A few days later, as promised, we received a call saying that FCC would not give us a loan but would reconsider if one of us got a full-time, off-farm job.
We were not impressed. Our business plan required both us to be working on the farm full-time to meet our goals. And we had been under the impression that Farm Credit Canada offered loans to farmers, not only to people with off-farm income.
Luckily for us, Nova Scotia still has a Farm Loan Board (which every province used to have). Through communications that happened by phone and email (no 2-hour drives), they approved us for a loan for both a mortgage and some needed infrastructure, based on our business plan and experience.
That loan has enabled us to meet our production goals, bring stability to our marketing channels, and work towards the ecological and societal benefits that form the basis of our farming vision.
And from my perspective, we were a good bet. We have always paid our mortgage payments on time and have always paid back more than the minimum owed. We also feel comfortable thinking about taking on more debt in order to build our farm business because of the positive experience we had with the NS Farm Loan Board.
I think one of the issues in Canada is that farmers like us, who come from non-farming backgrounds and want to create small-scale, ecologically-resilient and livelihood-generating farms, are not always recognized as viable farmers. The get-big-or-get-out, monocultural and heavy-input philosophies of so many of our country s farms and farm policies have made it increasingly difficult for farmers like us to be seen, heard and valued. And yet, results from a recent New Farmer Survey, put out by the National New Farmer Coalition and the University of Manitoba showed that over 70% of new farmers come from non-farming backgrounds and many of them are choosing biodiverse, small-scale, socially-beneficial, and ecological farming philosophies. The survey also showed that access to capital is one of the major barriers for these new farmers and one that impacts whether they start or continue to farm at all.
With the interest worldwide in local-lending, Slow Money initiatives, and ethical investing, it seems that people would be lining up to invest in ecological and socially-minded, family-scale farms. Here in Nova Scotia, there is an inspiring example in Farmworks, where investors put money into a pool that goes towards local food and farm businesses.
It also seems that traditional farm-lending agencies, like Farm Credit Canada, would recognize the aging farmer crisis nationally (with the average farmer celebrating their 55th birthday this year) and be on the look-out for new farmers from all backgrounds and sectors of the industry to start paying them interest.
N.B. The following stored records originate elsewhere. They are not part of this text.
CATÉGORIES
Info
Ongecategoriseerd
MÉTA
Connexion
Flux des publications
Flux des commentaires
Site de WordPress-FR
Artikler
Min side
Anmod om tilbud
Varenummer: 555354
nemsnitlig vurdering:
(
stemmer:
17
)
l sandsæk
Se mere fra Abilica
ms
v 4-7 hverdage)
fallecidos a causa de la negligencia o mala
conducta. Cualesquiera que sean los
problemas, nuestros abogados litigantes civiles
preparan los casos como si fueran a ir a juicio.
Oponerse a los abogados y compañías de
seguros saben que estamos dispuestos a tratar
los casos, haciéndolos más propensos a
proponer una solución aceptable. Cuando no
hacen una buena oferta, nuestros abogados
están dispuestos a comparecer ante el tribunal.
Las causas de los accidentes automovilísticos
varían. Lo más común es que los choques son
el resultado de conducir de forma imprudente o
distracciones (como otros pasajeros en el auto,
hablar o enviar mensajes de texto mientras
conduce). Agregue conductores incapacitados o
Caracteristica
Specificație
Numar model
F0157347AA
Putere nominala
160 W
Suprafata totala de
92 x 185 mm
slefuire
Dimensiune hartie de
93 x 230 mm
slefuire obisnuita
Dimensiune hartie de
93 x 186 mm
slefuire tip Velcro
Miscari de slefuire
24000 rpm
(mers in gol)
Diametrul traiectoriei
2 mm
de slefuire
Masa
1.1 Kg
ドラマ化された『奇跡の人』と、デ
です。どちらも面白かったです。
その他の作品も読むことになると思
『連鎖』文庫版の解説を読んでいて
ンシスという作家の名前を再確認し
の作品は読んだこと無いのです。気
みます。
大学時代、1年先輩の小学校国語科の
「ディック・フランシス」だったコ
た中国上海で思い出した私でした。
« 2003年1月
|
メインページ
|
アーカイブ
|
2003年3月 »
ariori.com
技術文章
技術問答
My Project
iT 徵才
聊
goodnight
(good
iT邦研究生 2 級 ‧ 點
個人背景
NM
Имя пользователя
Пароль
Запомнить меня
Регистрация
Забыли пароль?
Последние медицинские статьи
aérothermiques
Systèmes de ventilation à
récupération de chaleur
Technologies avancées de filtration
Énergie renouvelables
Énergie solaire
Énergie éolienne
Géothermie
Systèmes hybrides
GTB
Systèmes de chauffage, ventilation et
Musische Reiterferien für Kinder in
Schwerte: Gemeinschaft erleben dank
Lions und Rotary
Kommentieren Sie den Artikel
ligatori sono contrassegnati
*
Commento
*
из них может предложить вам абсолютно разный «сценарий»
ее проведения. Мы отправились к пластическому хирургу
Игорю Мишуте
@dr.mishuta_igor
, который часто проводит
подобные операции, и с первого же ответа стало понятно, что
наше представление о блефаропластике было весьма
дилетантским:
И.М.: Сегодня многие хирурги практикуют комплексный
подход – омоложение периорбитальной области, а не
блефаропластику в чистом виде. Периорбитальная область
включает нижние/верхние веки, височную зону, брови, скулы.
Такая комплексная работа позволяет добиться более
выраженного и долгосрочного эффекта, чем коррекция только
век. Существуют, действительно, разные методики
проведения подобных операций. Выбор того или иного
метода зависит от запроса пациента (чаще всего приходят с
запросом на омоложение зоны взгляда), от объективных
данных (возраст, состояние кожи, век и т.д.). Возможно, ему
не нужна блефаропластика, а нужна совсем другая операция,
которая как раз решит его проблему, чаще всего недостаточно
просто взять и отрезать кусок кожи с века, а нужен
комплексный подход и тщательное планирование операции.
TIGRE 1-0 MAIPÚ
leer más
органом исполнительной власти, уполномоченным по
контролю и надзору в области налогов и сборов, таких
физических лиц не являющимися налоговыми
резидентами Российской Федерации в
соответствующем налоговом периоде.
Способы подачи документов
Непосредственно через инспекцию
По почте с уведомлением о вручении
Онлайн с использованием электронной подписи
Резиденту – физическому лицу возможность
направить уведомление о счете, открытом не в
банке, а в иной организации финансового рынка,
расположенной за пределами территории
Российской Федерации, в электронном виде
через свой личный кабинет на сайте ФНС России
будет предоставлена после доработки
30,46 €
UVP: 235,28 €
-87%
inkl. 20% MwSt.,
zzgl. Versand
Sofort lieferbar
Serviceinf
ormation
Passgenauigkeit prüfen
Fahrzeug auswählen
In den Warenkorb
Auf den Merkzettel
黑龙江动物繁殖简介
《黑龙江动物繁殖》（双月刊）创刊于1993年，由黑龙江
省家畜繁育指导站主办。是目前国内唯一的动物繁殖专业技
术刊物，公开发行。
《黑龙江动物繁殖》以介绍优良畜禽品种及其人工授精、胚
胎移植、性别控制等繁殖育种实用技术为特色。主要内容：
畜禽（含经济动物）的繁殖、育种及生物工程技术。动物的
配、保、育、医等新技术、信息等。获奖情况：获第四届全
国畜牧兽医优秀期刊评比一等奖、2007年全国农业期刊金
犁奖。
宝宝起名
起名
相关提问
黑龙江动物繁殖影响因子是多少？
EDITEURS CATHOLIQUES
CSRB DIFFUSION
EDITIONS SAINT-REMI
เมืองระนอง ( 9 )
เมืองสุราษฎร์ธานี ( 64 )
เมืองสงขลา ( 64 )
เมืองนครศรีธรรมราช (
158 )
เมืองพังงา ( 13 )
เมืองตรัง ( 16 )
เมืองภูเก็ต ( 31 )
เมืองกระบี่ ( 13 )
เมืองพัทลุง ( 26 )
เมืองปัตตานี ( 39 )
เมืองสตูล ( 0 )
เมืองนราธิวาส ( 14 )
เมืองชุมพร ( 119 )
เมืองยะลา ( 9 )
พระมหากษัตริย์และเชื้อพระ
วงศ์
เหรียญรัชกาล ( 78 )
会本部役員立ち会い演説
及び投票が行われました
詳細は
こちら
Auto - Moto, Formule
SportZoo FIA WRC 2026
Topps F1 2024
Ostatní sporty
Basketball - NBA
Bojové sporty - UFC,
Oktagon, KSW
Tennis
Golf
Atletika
I think one of the most important changes that needs to happen and in which any average person can contribute is by helping to change the conversation on who and what a farmer is. I remember having a conversation with a woman who asked if Bryan and I had animals on our farm. We have kept laying hens but we are primarily a vegetable farm. She then said that we were hobby farmers. I have to admit, when we think of keeping livestock on our farm, we typically think of the animals as a hobby, not the vegetables, just as farmers who primarily raise livestock but grow a home vegetable garden might think of the vegetables as a hobby. Stamp collecting is a common hobby but there are definitely people who make a living from the buying and selling of stamps and for them it is not a hobby.
The increase of customer interest in local food, organic food, and buying directly from a farmer has really helped smaller-scale, ecologically-minded farms gain acknowledgment and respect from the greater farming community as well as policy makers, but we still have a long way to go. Keep voting with your dollars and being the change you want to see in this world and in your community, and policy-makers will have to take notice. And if you have some money you would like to invest while making a big difference in the life of a new farmer, consider finding (or starting) a local-investment initiative (I recommend looking to Farmworks for inspiration).
Changes in Canada’s food system, health-care system, and farm systems need people working from both the top-down and the bottom-up. Every citizen can make a positive change for the present and the future.